Since 1616, Chateau Marquis d'Alesme has watched over an exceptional terroir in Margaux, in the heart of the Bordeaux region. Combining exoticism and classicism, Chateau Marquis d'Alesme is a land filled with passion and culture.
Chateau Marquis d'Alesme manages a 15-hectare vineyard in a plot-by-plot manner. The vineyard is managed with the greatest care thanks to the craftsmanship of the Chateau's team. The vines are 40 years old on average, benefiting from an eastern exposure and planted on clay-limestone, siliceous gravel and clay soils.
Throughout the year, the vines were cultivated with the greatest respect for the soil and the ecosystems, paying particular attention to the balance and well-being of the plant and the auxiliary fauna. At the end of September, the harvest begins, during which the chateau's teams manually pick the best grapes.
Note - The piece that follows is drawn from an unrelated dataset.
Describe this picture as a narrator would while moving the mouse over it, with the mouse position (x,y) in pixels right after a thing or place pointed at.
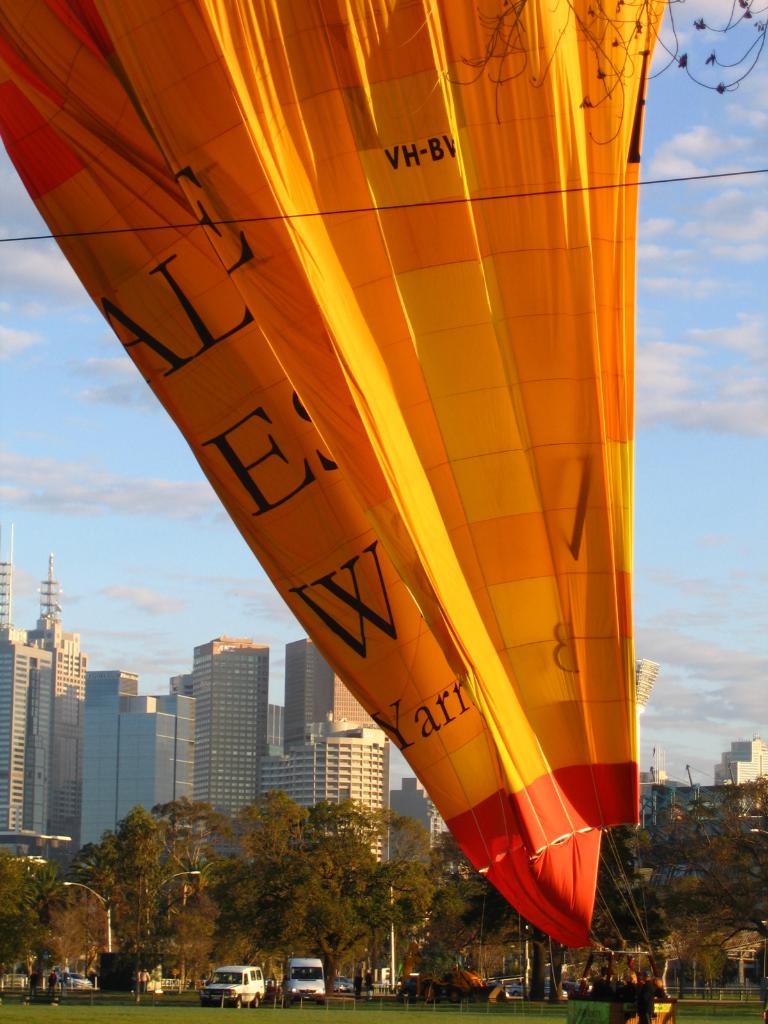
In the image we can see there are buildings (189,707) and trees (461,900). We can even see there are vehicles (297,961) and the cloudy sky (55,490). Here we can see grass (140,1006) and hot air balloon (437,632).
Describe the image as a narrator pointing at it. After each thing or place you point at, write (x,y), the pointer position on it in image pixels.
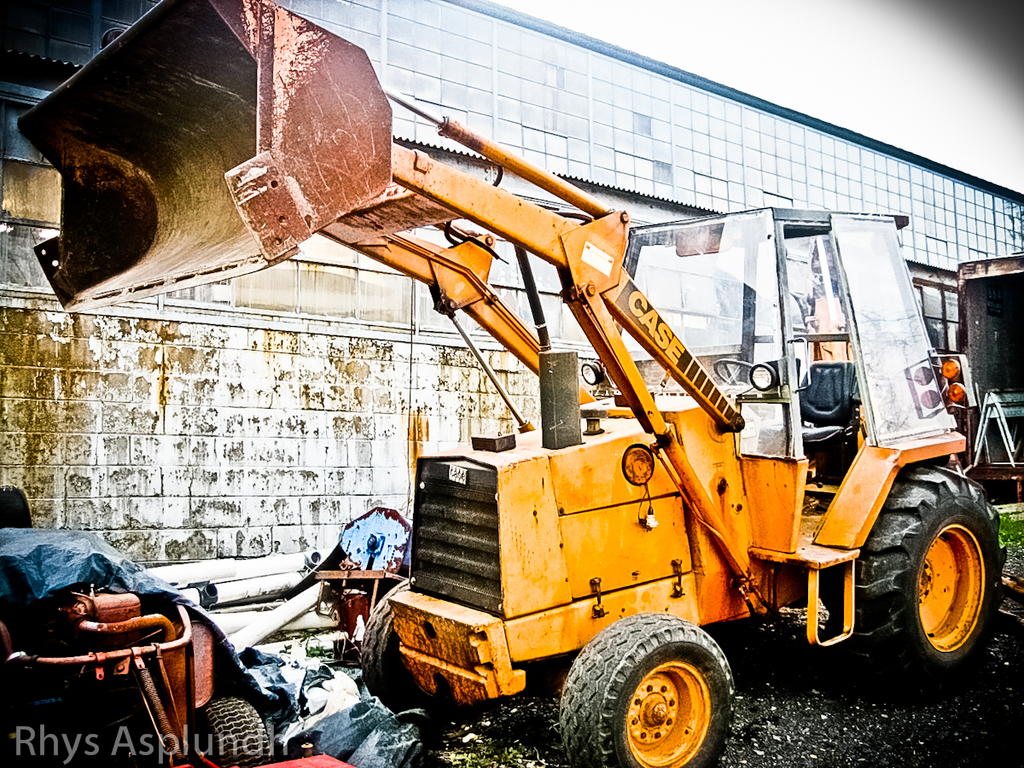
In this picture we can see a vehicle (601,272), beside the vehicle (442,307) we can find few pipes (243,590) and other things (18,583), in the background (207,344) we can see a building (648,127).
The harvest lasts until the 17th of October 2014 when the last perfectly ripe grapes are selected.
The vinification and aging
The wine is fermented in wooden and stainless steel tanks followed by malolactic fermentation in barrels. Chateau Marquis d'Alesme 2014 is aged in French oak barrels, 60% of which are new and 40% are first fill barrels. The wine is aged on lees for 3 months.
Chateau Marquis d'Alesme 2014 comprises a blend of Cabernet Sauvignon (57%), Merlot (31%), Cabernet Franc (7%) and Petit Verdot (5%).
Marquis d'Alesme 2014 exemplifies a Margaux wine that perfectly captures the nuances of its terroir in a "millésime de terroir". With a dense aromatic expression, the wine has a nice body on the palate with tight but well-extracted tannins, a dark fruity retro-olfaction and a more melted tannic finish. The wine has weight and should become more seamless towards the end of the aging period. More powerful than usual.
The 2014 Marquis d'Alesme Becker has a tightly wound bouquet that is not quite as expressive as the 2014 Labégorce that I tasted alongside. Black fruit here, a touch of melted tar and violets, but it needs several years. The palate is medium-bodied with slightly tough tannin on the entry. This does not quite flow as well as its peers at the moment, although there is satisfying complexity and nuance on the finish that suggests it simply needs more bottle age. The salinity on the aftertaste is very pleasing.